There is also a very famous green skyscraper in Milan called the Bosco Verticale, which is one of the most iconic green skyscrapers in the world. Beyond winning many awards, it is a symbol that Milan as a city is saying that we are moving towards a green future. Milan as a city is changing dramatically.

Is there a future project in the works that you want to share with readers?

Hexagro is moreover thinking ahead of how we can use our know-how to impact even more people. We recently started a new social impact project in Colombia, which is where our co-founder Felipe Hernandez is from. The project is still at its early developments and little can be said about it, but our technology transfer projects are the proof of our constant dedication to developing farming solutions to empower anyone to produce healthy food and fight climate change. 

Zooming out, what is the big vision for Hexagro and the impact of the company?
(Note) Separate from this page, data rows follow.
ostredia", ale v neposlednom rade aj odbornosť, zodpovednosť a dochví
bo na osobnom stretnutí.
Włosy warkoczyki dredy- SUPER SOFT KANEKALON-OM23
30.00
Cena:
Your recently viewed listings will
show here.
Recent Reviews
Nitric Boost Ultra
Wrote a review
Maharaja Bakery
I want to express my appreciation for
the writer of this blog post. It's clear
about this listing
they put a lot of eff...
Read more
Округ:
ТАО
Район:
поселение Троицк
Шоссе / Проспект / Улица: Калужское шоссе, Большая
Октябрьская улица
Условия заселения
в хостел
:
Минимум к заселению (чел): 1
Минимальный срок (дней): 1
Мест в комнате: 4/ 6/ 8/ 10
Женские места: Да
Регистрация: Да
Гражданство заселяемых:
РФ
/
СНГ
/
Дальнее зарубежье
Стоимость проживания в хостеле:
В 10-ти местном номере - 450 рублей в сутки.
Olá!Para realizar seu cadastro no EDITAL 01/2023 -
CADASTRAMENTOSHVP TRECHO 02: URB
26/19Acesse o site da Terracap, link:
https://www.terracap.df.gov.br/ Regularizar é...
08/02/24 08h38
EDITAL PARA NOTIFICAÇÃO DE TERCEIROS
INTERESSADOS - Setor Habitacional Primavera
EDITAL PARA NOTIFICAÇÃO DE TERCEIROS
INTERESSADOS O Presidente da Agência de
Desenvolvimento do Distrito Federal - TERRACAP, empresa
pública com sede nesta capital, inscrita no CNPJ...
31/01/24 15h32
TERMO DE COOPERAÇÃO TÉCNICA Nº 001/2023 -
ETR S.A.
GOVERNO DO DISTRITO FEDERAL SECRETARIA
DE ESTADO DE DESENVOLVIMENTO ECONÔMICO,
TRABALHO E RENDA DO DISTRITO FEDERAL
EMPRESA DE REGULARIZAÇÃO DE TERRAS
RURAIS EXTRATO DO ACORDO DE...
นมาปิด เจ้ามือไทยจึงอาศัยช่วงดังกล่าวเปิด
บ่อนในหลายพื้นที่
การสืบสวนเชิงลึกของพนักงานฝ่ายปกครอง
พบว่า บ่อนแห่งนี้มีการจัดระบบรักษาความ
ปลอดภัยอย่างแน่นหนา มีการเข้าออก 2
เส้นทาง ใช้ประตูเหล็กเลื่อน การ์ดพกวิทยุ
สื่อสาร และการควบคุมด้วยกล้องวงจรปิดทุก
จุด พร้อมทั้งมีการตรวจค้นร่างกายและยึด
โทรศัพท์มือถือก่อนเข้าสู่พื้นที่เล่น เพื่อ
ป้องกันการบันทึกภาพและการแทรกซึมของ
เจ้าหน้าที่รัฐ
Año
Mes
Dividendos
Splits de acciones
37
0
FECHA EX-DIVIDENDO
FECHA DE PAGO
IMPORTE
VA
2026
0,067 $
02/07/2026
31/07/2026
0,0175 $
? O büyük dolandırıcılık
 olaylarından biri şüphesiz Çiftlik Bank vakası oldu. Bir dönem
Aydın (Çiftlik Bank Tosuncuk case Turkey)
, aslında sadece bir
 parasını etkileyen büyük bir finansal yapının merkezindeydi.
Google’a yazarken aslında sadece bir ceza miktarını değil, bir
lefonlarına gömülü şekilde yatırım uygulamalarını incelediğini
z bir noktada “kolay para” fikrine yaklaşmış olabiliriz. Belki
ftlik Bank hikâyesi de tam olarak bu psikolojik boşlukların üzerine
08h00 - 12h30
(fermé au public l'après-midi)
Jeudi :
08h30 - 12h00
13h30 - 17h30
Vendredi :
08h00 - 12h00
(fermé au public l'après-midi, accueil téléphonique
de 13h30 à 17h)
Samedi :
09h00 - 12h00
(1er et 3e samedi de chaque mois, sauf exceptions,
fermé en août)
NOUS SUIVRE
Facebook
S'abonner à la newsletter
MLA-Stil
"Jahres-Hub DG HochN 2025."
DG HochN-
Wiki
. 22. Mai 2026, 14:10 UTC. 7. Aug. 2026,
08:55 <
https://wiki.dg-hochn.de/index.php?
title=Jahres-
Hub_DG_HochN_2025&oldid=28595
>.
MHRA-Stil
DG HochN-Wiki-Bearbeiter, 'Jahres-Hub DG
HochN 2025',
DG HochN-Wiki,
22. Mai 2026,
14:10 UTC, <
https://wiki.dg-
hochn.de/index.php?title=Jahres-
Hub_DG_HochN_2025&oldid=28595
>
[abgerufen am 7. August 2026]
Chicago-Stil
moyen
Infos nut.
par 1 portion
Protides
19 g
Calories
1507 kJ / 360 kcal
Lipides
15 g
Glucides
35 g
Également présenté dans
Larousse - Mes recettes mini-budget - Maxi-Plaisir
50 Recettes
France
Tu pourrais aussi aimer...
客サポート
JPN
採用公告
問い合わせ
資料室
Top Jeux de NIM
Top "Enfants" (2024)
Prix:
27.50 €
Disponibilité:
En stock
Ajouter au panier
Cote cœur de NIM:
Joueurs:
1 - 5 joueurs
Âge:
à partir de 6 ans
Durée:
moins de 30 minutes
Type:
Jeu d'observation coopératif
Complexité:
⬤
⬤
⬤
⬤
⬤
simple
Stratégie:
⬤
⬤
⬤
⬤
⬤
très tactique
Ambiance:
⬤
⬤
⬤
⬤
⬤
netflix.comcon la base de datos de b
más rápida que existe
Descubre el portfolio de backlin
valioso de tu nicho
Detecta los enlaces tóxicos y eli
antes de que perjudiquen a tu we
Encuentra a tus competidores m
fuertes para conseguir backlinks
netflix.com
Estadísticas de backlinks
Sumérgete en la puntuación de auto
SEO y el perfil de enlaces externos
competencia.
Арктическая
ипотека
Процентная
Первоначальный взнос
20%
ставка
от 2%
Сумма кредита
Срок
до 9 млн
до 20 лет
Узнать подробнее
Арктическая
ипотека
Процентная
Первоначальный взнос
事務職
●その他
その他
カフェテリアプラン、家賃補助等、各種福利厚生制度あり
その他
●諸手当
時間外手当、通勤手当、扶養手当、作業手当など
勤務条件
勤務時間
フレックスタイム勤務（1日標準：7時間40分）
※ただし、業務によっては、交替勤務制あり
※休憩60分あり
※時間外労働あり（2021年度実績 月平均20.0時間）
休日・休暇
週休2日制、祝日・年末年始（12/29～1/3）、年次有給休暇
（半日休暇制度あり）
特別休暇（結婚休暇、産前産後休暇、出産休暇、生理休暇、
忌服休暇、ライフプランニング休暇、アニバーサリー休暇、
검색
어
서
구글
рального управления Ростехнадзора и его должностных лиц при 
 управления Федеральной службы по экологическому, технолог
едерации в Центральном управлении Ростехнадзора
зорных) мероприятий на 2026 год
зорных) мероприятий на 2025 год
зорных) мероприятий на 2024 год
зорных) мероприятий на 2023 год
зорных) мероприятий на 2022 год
We envision our development for the future in three phases, along an exponential curve. The first phase is reconnecting people to nature, which is what we are doing today. Once our product is fully industrialized and able to sustain mass production growth, we are going to start focusing on reconnecting people to food. 

We are already growing food with our systems, but in the future, we will be able to grow food at a much greater scale and go into consumer markets and many other spaces that can grow food. Eventually, once there is a massive network of interconnected Hexagro systems, our vision is to work towards reconnecting people to people, and connecting this network of living, urban farming tree systems by creating a new decentralized system for urban growing.